### The data
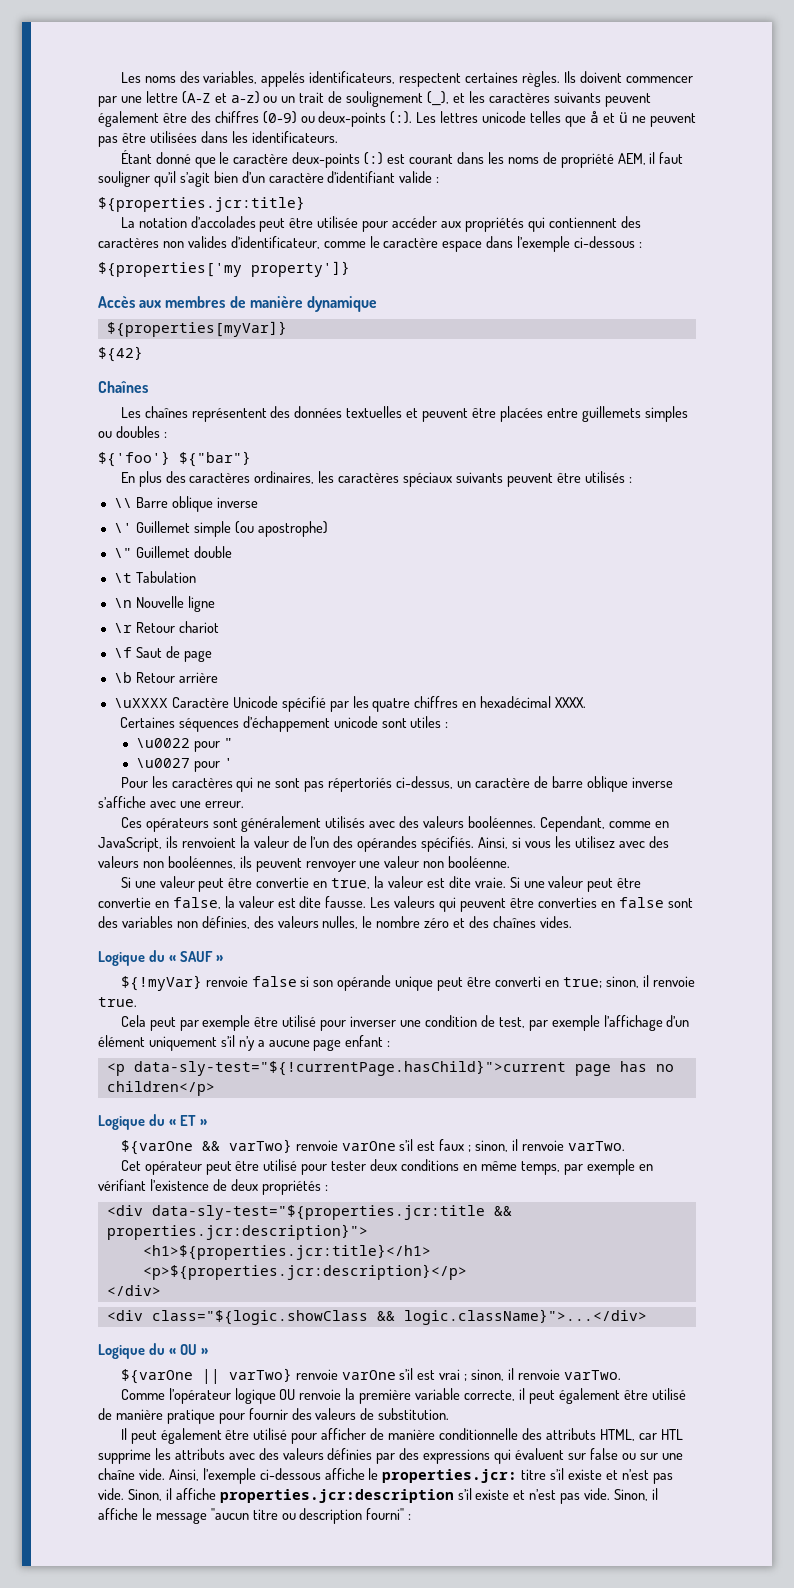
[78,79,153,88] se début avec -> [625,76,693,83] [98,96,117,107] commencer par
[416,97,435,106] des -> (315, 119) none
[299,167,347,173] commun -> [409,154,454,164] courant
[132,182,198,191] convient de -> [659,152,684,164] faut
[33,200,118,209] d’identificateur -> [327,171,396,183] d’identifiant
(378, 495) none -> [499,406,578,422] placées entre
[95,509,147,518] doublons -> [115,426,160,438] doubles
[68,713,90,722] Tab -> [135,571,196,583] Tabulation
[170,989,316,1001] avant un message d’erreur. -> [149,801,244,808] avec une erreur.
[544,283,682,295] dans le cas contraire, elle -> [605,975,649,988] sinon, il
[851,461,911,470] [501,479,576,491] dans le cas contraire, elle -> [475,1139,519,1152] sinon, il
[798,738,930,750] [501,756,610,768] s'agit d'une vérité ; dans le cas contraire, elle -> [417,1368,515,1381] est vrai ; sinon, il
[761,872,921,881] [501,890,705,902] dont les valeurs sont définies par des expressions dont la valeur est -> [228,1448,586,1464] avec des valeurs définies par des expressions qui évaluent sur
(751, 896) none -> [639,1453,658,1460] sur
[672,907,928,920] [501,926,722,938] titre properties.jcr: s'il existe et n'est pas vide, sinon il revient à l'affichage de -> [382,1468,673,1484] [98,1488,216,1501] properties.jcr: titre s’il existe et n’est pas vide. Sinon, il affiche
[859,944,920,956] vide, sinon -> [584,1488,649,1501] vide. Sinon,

* * *

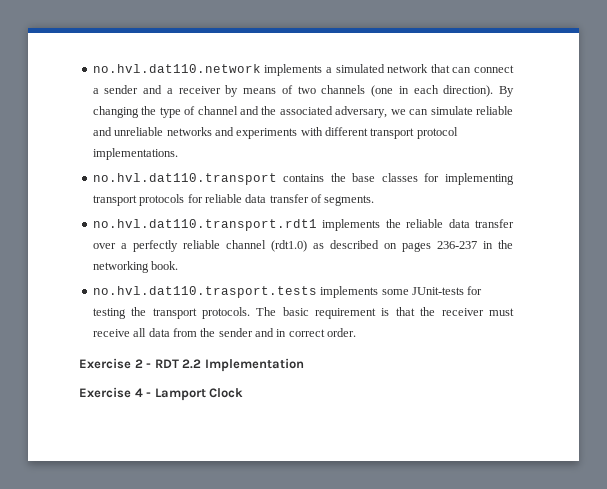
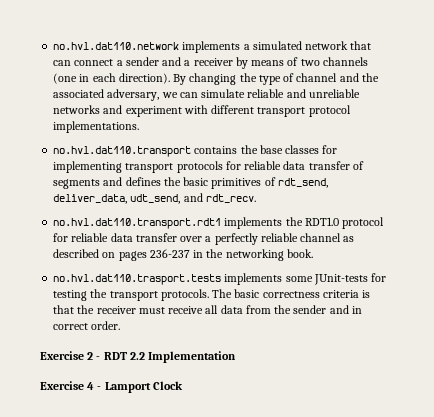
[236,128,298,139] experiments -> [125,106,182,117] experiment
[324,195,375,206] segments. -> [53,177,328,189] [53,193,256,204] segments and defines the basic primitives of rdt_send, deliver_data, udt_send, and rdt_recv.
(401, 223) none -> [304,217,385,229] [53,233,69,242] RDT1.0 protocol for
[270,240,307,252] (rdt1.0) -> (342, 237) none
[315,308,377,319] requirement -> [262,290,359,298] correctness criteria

### Exercise goal
After locating the line with "[95,509,147,518] doublons ->" above, return that line and every later line through the one with "[851,461,911,470] [501,479,576,491] dans", word for word and with nothing else.

### Response to this task
[95,509,147,518] doublons -> [115,426,160,438] doubles
[68,713,90,722] Tab -> [135,571,196,583] Tabulation
[170,989,316,1001] avant un message d’erreur. -> [149,801,244,808] avec une erreur.
[544,283,682,295] dans le cas contraire, elle -> [605,975,649,988] sinon, il
[851,461,911,470] [501,479,576,491] dans le cas contraire, elle -> [475,1139,519,1152] sinon, il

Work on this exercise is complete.